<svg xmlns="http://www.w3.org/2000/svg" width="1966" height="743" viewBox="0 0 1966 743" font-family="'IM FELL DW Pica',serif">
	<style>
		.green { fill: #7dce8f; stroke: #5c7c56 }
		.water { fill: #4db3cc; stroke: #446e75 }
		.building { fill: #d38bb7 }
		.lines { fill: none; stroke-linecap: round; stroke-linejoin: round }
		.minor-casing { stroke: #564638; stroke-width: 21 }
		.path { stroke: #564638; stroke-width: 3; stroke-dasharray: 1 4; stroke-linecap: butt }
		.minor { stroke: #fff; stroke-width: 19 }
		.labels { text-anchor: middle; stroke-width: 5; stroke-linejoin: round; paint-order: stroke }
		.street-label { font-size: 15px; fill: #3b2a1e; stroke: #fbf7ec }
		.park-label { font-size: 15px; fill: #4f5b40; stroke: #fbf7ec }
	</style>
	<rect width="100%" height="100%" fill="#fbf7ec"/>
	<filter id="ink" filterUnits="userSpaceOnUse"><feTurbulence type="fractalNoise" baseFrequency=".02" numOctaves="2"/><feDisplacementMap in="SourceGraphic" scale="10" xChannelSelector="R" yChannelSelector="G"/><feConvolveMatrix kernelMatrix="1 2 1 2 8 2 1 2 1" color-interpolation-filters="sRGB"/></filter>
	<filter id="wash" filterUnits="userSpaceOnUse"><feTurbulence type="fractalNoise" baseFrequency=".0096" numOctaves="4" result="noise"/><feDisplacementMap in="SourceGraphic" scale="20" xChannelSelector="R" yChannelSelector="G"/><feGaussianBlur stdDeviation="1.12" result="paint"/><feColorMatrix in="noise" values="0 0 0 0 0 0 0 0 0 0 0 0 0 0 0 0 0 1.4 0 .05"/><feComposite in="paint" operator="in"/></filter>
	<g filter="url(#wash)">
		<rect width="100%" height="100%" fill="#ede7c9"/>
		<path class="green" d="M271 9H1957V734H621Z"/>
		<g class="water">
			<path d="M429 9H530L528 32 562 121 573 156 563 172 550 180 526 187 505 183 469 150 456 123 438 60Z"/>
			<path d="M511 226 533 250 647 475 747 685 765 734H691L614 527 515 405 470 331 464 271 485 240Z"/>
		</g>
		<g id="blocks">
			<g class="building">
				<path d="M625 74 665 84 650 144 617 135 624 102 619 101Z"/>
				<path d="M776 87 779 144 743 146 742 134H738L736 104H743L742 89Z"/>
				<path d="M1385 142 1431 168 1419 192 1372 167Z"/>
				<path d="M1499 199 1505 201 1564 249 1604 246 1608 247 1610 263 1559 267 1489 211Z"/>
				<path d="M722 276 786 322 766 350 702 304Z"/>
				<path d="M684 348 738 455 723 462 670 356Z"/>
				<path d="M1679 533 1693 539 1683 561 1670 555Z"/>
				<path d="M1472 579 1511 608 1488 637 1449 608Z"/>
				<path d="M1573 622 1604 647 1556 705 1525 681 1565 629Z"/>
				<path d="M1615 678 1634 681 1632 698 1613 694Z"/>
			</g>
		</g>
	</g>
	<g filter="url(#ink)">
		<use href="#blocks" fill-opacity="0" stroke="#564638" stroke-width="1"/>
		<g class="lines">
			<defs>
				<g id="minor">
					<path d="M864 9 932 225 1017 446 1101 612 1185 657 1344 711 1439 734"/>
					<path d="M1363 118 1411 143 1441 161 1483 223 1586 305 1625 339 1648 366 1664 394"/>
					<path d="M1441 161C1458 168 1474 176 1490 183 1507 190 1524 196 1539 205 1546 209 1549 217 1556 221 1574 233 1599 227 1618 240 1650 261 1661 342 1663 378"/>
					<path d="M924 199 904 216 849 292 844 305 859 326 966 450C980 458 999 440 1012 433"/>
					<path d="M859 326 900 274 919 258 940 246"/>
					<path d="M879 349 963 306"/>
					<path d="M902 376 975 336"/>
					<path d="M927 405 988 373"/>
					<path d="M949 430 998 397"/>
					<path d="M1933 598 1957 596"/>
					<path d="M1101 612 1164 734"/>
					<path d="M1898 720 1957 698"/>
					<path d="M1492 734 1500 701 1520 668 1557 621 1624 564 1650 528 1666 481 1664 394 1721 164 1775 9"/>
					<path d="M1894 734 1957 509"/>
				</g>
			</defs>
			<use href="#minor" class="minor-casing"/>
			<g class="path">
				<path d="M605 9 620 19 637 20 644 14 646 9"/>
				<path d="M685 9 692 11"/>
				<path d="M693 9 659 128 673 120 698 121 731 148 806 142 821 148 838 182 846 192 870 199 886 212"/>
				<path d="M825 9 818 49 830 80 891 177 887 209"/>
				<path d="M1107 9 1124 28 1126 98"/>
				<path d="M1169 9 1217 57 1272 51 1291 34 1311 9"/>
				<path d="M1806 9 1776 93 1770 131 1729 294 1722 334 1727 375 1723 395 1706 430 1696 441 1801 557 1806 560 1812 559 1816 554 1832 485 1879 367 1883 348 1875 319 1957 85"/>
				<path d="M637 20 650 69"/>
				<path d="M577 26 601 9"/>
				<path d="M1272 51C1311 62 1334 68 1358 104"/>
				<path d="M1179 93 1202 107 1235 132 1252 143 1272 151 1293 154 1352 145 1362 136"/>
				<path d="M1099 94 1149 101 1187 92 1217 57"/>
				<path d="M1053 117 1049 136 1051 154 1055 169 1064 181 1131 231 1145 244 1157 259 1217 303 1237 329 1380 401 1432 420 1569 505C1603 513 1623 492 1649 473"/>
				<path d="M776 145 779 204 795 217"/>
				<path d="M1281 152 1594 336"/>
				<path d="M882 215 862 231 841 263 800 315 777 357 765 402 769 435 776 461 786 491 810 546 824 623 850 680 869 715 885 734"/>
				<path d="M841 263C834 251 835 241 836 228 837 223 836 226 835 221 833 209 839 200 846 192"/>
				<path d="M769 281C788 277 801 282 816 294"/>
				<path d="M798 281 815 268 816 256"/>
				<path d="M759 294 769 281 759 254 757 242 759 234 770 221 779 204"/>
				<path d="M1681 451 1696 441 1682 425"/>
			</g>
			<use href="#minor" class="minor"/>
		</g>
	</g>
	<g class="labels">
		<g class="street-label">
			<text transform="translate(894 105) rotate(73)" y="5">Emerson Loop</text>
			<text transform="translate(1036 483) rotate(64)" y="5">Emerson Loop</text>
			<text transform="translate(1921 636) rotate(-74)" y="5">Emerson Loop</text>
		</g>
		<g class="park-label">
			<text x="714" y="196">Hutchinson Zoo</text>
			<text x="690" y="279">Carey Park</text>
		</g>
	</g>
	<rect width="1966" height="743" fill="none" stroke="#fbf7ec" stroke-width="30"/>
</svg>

§

Exercise description → A complete, exact copy of the records is what is needed.

Result of the task →
<svg xmlns="http://www.w3.org/2000/svg" width="1966" height="743" viewBox="0 0 1966 743" font-family="'IM FELL DW Pica',serif">
	<style>
		.green { fill: #7dce8f; stroke: #5c7c56 }
		.water { fill: #4db3cc; stroke: #446e75 }
		.building { fill: #d38bb7 }
		.lines { fill: none; stroke-linecap: round; stroke-linejoin: round }
		.minor-casing { stroke: #564638; stroke-width: 21 }
		.path { stroke: #564638; stroke-width: 3; stroke-dasharray: 1 4; stroke-linecap: butt }
		.minor { stroke: #fff; stroke-width: 19 }
		.labels { text-anchor: middle; stroke-width: 5; stroke-linejoin: round; paint-order: stroke }
		.street-label { font-size: 15px; fill: #3b2a1e; stroke: #fbf7ec }
		.park-label { font-size: 15px; fill: #4f5b40; stroke: #fbf7ec }
	</style>
	<rect width="100%" height="100%" fill="#fbf7ec"/>
	<filter id="ink" filterUnits="userSpaceOnUse"><feTurbulence type="fractalNoise" baseFrequency=".02" numOctaves="2"/><feDisplacementMap in="SourceGraphic" scale="10" xChannelSelector="R" yChannelSelector="G"/><feConvolveMatrix kernelMatrix="1 2 1 2 8 2 1 2 1" color-interpolation-filters="sRGB"/></filter>
	<filter id="wash" filterUnits="userSpaceOnUse"><feTurbulence type="fractalNoise" baseFrequency=".0096" numOctaves="4" result="noise"/><feDisplacementMap in="SourceGraphic" scale="20" xChannelSelector="R" yChannelSelector="G"/><feGaussianBlur stdDeviation="1.12" result="paint"/><feColorMatrix in="noise" values="0 0 0 0 0 0 0 0 0 0 0 0 0 0 0 0 0 1.4 0 .05"/><feComposite in="paint" operator="in"/></filter>
	<g filter="url(#wash)">
		<rect width="100%" height="100%" fill="#ede7c9"/>
		<path class="green" d="M271 9H1957V734H621Z"/>
		<g class="water">
			<path d="M429 9H530L528 32 562 121 573 156 563 172 550 180 526 187 505 183 469 150 456 123 438 60Z"/>
			<path d="M511 226 533 250 647 475 747 685 765 734H691L614 527 515 405 470 331 464 271 485 240Z"/>
		</g>
		<g id="blocks">
			<g class="building">
				<path d="M625 74 665 84 650 144 617 135 624 102 619 101Z"/>
				<path d="M776 87 779 144 743 146 742 134H738L736 104H743L742 89Z"/>
				<path d="M1385 142 1431 168 1419 192 1372 167Z"/>
				<path d="M1499 199 1505 201 1564 249 1604 246 1608 247 1610 263 1559 267 1489 211Z"/>
				<path d="M722 276 786 322 766 350 702 304Z"/>
				<path d="M684 348 738 455 723 462 670 356Z"/>
				<path d="M1679 533 1693 539 1683 561 1670 555Z"/>
				<path d="M1472 579 1511 608 1488 637 1449 608Z"/>
				<path d="M1573 622 1604 647 1556 705 1525 681 1565 629Z"/>
				<path d="M1615 678 1634 681 1632 698 1613 694Z"/>
			</g>
		</g>
	</g>
	<g filter="url(#ink)">
		<use href="#blocks" fill-opacity="0" stroke="#564638" stroke-width="1"/>
		<g class="lines">
			<defs>
				<g id="minor">
					<path d="M864 9 932 225 1017 446 1101 612 1185 657 1344 711 1439 734"/>
					<path d="M1363 118 1411 143 1441 161 1483 223 1586 305 1625 339 1648 366 1664 394"/>
					<path d="M1441 161C1458 168 1474 176 1490 183 1507 190 1524 196 1539 205 1546 209 1549 217 1556 221 1574 233 1599 227 1618 240 1650 261 1661 342 1663 378"/>
					<path d="M924 199 904 216 849 292 844 305 859 326 966 450C980 458 999 440 1012 433"/>
					<path d="M859 326 900 274 919 258 940 246"/>
					<path d="M879 349 963 306"/>
					<path d="M902 376 975 336"/>
					<path d="M927 405 988 373"/>
					<path d="M949 430 998 397"/>
					<path d="M1933 598 1957 596"/>
					<path d="M1101 612 1164 734"/>
					<path d="M1898 720 1957 698"/>
					<path d="M1492 734 1500 701 1520 668 1557 621 1624 564 1650 528 1666 481 1664 394 1721 164 1775 9"/>
					<path d="M1894 734 1957 509"/>
				</g>
			</defs>
			<use href="#minor" class="minor-casing"/>
			<g class="path">
				<path d="M605 9 620 19 637 20 644 14 646 9"/>
				<path d="M685 9 692 11"/>
				<path d="M693 9 659 128 673 120 698 121 731 148 806 142 821 148 838 182 846 192 870 199 886 212"/>
				<path d="M825 9 818 49 830 80 891 177 887 209"/>
				<path d="M1107 9 1124 28 1126 98"/>
				<path d="M1169 9 1217 57 1272 51 1291 34 1311 9"/>
				<path d="M1806 9 1776 93 1770 131 1729 294 1722 334 1727 375 1723 395 1706 430 1696 441 1801 557 1806 560 1812 559 1816 554 1832 485 1879 367 1883 348 1875 319 1957 85"/>
				<path d="M637 20 650 69"/>
				<path d="M577 26 601 9"/>
				<path d="M1272 51C1311 62 1334 68 1358 104"/>
				<path d="M1179 93 1202 107 1235 132 1252 143 1272 151 1293 154 1352 145 1362 136"/>
				<path d="M1099 94 1149 101 1187 92 1217 57"/>
				<path d="M1053 117 1049 136 1051 154 1055 169 1064 181 1131 231 1145 244 1157 259 1217 303 1237 329 1380 401 1432 420 1569 505C1603 513 1623 492 1649 473"/>
				<path d="M776 145 779 204 795 217"/>
				<path d="M1281 152 1594 336"/>
				<path d="M882 215 862 231 841 263 800 315 777 357 765 402 769 435 776 461 786 491 810 546 824 623 850 680 869 715 885 734"/>
				<path d="M841 263C834 251 835 241 836 228 837 223 836 226 835 221 833 209 839 200 846 192"/>
				<path d="M769 281C788 277 801 282 816 294"/>
				<path d="M798 281 815 268 816 256"/>
				<path d="M759 294 769 281 759 254 757 242 759 234 770 221 779 204"/>
				<path d="M1681 451 1696 441 1682 425"/>
			</g>
			<use href="#minor" class="minor"/>
		</g>
	</g>
	<g class="labels">
		<g class="street-label">
			<text transform="translate(894 105) rotate(73)" y="5">Emerson Loop</text>
			<text transform="translate(1036 483) rotate(64)" y="5">Emerson Loop</text>
			<text transform="translate(1921 636) rotate(-74)" y="5">Emerson Loop</text>
		</g>
		<g class="park-label">
			<text x="714" y="196">Hutchinson Zoo</text>
			<text x="690" y="279">Carey Park</text>
		</g>
	</g>
	<rect width="1966" height="743" fill="none" stroke="#fbf7ec" stroke-width="30"/>
</svg>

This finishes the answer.